Excerpted records:
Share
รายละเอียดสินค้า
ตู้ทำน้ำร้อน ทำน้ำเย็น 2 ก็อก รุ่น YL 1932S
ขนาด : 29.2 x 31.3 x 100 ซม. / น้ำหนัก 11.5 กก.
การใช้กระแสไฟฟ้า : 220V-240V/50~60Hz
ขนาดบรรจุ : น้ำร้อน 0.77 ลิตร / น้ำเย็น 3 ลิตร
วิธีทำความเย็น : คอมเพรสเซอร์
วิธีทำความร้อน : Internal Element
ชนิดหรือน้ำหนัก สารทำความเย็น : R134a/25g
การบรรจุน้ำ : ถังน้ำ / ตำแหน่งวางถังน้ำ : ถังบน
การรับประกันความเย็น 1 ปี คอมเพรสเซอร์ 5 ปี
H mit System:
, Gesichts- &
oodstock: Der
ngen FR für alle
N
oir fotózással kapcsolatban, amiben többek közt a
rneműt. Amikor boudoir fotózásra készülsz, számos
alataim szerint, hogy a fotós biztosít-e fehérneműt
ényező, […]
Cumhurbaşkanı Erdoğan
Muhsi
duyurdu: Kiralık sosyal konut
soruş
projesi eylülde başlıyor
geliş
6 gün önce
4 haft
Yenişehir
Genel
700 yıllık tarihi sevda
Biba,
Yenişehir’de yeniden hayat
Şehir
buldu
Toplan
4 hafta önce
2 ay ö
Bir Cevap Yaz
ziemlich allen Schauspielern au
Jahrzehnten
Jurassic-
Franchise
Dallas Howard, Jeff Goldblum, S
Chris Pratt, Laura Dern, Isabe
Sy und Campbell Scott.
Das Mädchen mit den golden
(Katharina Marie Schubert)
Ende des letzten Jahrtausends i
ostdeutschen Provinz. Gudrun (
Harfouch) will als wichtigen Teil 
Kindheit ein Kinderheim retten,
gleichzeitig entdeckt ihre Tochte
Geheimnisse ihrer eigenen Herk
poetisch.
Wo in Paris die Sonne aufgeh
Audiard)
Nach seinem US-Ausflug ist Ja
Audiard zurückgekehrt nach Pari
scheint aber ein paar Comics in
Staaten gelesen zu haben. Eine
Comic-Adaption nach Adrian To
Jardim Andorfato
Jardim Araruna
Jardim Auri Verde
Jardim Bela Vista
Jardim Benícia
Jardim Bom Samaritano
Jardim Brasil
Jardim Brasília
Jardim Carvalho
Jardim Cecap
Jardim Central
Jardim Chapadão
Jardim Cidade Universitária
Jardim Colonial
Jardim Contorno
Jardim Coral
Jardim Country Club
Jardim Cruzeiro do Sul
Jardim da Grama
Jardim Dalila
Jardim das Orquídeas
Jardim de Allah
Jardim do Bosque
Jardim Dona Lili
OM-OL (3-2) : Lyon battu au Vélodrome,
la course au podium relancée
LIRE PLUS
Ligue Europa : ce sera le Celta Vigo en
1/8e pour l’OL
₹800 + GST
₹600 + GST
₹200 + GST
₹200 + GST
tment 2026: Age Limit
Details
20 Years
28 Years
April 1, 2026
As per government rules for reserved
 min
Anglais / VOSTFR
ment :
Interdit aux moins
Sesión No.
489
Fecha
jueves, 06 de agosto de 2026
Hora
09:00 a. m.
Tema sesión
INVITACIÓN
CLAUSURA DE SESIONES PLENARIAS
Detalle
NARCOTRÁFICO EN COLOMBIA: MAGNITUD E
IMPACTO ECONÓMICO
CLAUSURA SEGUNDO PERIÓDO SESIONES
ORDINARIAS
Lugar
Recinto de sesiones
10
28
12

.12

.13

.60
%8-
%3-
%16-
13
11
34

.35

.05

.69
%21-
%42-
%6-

Work to complete:
Give back the entries exactly. Omit none of them.

Task response:
Share
รายละเอียดสินค้า
ตู้ทำน้ำร้อน ทำน้ำเย็น 2 ก็อก รุ่น YL 1932S
ขนาด : 29.2 x 31.3 x 100 ซม. / น้ำหนัก 11.5 กก.
การใช้กระแสไฟฟ้า : 220V-240V/50~60Hz
ขนาดบรรจุ : น้ำร้อน 0.77 ลิตร / น้ำเย็น 3 ลิตร
วิธีทำความเย็น : คอมเพรสเซอร์
วิธีทำความร้อน : Internal Element
ชนิดหรือน้ำหนัก สารทำความเย็น : R134a/25g
การบรรจุน้ำ : ถังน้ำ / ตำแหน่งวางถังน้ำ : ถังบน
การรับประกันความเย็น 1 ปี คอมเพรสเซอร์ 5 ปี
H mit System:
, Gesichts- &
oodstock: Der
ngen FR für alle
N
oir fotózással kapcsolatban, amiben többek közt a
rneműt. Amikor boudoir fotózásra készülsz, számos
alataim szerint, hogy a fotós biztosít-e fehérneműt
ényező, […]
Cumhurbaşkanı Erdoğan
Muhsi
duyurdu: Kiralık sosyal konut
soruş
projesi eylülde başlıyor
geliş
6 gün önce
4 haft
Yenişehir
Genel
700 yıllık tarihi sevda
Biba,
Yenişehir’de yeniden hayat
Şehir
buldu
Toplan
4 hafta önce
2 ay ö
Bir Cevap Yaz
ziemlich allen Schauspielern au
Jahrzehnten
Jurassic-
Franchise
Dallas Howard, Jeff Goldblum, S
Chris Pratt, Laura Dern, Isabe
Sy und Campbell Scott.
Das Mädchen mit den golden
(Katharina Marie Schubert)
Ende des letzten Jahrtausends i
ostdeutschen Provinz. Gudrun (
Harfouch) will als wichtigen Teil 
Kindheit ein Kinderheim retten,
gleichzeitig entdeckt ihre Tochte
Geheimnisse ihrer eigenen Herk
poetisch.
Wo in Paris die Sonne aufgeh
Audiard)
Nach seinem US-Ausflug ist Ja
Audiard zurückgekehrt nach Pari
scheint aber ein paar Comics in
Staaten gelesen zu haben. Eine
Comic-Adaption nach Adrian To
Jardim Andorfato
Jardim Araruna
Jardim Auri Verde
Jardim Bela Vista
Jardim Benícia
Jardim Bom Samaritano
Jardim Brasil
Jardim Brasília
Jardim Carvalho
Jardim Cecap
Jardim Central
Jardim Chapadão
Jardim Cidade Universitária
Jardim Colonial
Jardim Contorno
Jardim Coral
Jardim Country Club
Jardim Cruzeiro do Sul
Jardim da Grama
Jardim Dalila
Jardim das Orquídeas
Jardim de Allah
Jardim do Bosque
Jardim Dona Lili
OM-OL (3-2) : Lyon battu au Vélodrome,
la course au podium relancée
LIRE PLUS
Ligue Europa : ce sera le Celta Vigo en
1/8e pour l’OL
₹800 + GST
₹600 + GST
₹200 + GST
₹200 + GST
tment 2026: Age Limit
Details
20 Years
28 Years
April 1, 2026
As per government rules for reserved
 min
Anglais / VOSTFR
ment :
Interdit aux moins
Sesión No.
489
Fecha
jueves, 06 de agosto de 2026
Hora
09:00 a. m.
Tema sesión
INVITACIÓN
CLAUSURA DE SESIONES PLENARIAS
Detalle
NARCOTRÁFICO EN COLOMBIA: MAGNITUD E
IMPACTO ECONÓMICO
CLAUSURA SEGUNDO PERIÓDO SESIONES
ORDINARIAS
Lugar
Recinto de sesiones
10
28
12

.12

.13

.60
%8-
%3-
%16-
13
11
34

.35

.05

.69
%21-
%42-
%6-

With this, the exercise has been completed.